**What is expected**. The entries below hold a line with "photomicrograph demonstrates immunohistochemical" and a line with "image demonstrates staining". Return those lines and all that lie between them, exactly and only.

*** Begin section ***

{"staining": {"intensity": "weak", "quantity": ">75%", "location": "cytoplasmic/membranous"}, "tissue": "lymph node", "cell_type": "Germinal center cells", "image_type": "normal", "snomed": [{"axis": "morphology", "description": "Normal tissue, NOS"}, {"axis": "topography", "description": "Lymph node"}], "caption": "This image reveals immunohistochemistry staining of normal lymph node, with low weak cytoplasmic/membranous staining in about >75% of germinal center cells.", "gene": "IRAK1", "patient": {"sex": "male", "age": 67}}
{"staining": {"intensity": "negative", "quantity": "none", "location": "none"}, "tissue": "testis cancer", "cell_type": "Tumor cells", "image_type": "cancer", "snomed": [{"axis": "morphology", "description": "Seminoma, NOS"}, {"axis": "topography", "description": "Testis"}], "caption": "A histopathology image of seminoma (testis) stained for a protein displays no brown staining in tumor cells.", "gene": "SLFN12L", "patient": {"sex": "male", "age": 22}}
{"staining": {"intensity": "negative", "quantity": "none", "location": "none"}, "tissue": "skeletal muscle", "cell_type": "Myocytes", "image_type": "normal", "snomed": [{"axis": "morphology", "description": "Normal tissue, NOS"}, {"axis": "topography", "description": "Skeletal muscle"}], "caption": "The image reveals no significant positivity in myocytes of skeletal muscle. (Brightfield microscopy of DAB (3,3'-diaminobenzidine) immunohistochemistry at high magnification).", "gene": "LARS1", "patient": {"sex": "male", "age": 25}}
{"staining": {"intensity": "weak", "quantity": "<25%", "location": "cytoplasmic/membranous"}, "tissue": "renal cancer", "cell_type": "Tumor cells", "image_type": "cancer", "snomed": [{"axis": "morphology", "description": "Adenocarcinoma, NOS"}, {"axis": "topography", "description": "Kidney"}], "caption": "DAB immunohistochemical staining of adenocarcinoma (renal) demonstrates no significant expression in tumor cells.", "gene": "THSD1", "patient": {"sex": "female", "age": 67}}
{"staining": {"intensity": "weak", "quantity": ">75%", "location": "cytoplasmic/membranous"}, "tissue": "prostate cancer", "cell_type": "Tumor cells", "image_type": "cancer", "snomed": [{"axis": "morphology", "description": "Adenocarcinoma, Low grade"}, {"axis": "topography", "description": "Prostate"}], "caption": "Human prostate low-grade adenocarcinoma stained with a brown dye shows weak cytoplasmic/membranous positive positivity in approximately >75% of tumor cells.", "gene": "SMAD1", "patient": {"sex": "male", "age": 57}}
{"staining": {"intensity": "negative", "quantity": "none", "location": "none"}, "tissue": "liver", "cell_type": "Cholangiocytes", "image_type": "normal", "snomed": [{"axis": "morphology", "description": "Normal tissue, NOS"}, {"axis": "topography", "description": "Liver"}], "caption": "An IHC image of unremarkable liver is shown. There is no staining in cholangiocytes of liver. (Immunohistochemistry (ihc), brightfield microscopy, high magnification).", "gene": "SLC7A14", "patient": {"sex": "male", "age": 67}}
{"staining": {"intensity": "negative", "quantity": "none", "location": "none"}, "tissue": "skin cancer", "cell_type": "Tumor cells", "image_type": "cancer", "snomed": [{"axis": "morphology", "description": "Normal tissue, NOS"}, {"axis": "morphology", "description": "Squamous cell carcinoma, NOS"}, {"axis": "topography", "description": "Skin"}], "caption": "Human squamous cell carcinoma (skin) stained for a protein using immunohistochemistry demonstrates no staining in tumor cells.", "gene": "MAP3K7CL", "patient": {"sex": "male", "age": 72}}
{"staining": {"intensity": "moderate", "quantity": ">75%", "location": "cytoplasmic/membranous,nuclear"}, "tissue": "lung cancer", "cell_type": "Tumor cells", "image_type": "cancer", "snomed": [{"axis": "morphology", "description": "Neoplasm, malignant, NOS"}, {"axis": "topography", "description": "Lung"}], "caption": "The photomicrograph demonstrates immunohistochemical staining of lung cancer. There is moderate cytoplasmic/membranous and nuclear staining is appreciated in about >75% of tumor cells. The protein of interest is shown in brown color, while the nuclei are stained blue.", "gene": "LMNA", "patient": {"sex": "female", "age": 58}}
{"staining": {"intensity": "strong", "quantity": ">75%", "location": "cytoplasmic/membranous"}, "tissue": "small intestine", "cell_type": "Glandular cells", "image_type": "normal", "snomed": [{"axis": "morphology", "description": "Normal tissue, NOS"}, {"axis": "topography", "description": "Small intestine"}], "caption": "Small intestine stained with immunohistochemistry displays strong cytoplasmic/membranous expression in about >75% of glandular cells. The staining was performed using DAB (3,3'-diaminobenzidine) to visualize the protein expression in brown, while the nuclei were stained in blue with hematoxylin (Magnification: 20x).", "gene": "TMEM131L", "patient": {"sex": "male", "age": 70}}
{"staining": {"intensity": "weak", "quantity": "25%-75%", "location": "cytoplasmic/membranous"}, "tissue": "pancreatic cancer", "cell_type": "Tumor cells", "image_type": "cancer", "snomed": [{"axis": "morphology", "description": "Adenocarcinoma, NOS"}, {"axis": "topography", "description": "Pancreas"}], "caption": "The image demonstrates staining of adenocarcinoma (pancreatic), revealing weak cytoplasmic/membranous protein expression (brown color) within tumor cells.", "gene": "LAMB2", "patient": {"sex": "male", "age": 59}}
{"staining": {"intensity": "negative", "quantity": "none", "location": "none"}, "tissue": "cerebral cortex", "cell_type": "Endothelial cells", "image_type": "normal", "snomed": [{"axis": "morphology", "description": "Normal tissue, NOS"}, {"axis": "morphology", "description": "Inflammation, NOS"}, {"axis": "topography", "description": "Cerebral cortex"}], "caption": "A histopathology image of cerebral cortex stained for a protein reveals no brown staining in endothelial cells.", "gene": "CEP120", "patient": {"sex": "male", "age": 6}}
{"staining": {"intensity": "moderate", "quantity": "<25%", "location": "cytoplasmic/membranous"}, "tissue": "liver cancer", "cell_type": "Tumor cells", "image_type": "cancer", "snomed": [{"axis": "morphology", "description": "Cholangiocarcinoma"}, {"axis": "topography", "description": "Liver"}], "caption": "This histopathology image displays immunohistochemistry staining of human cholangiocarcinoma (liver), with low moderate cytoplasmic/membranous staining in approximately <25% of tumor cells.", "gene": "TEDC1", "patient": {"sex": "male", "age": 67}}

*** End section ***

**Answer space**.
{"staining": {"intensity": "moderate", "quantity": ">75%", "location": "cytoplasmic/membranous,nuclear"}, "tissue": "lung cancer", "cell_type": "Tumor cells", "image_type": "cancer", "snomed": [{"axis": "morphology", "description": "Neoplasm, malignant, NOS"}, {"axis": "topography", "description": "Lung"}], "caption": "The photomicrograph demonstrates immunohistochemical staining of lung cancer. There is moderate cytoplasmic/membranous and nuclear staining is appreciated in about >75% of tumor cells. The protein of interest is shown in brown color, while the nuclei are stained blue.", "gene": "LMNA", "patient": {"sex": "female", "age": 58}}
{"staining": {"intensity": "strong", "quantity": ">75%", "location": "cytoplasmic/membranous"}, "tissue": "small intestine", "cell_type": "Glandular cells", "image_type": "normal", "snomed": [{"axis": "morphology", "description": "Normal tissue, NOS"}, {"axis": "topography", "description": "Small intestine"}], "caption": "Small intestine stained with immunohistochemistry displays strong cytoplasmic/membranous expression in about >75% of glandular cells. The staining was performed using DAB (3,3'-diaminobenzidine) to visualize the protein expression in brown, while the nuclei were stained in blue with hematoxylin (Magnification: 20x).", "gene": "TMEM131L", "patient": {"sex": "male", "age": 70}}
{"staining": {"intensity": "weak", "quantity": "25%-75%", "location": "cytoplasmic/membranous"}, "tissue": "pancreatic cancer", "cell_type": "Tumor cells", "image_type": "cancer", "snomed": [{"axis": "morphology", "description": "Adenocarcinoma, NOS"}, {"axis": "topography", "description": "Pancreas"}], "caption": "The image demonstrates staining of adenocarcinoma (pancreatic), revealing weak cytoplasmic/membranous protein expression (brown color) within tumor cells.", "gene": "LAMB2", "patient": {"sex": "male", "age": 59}}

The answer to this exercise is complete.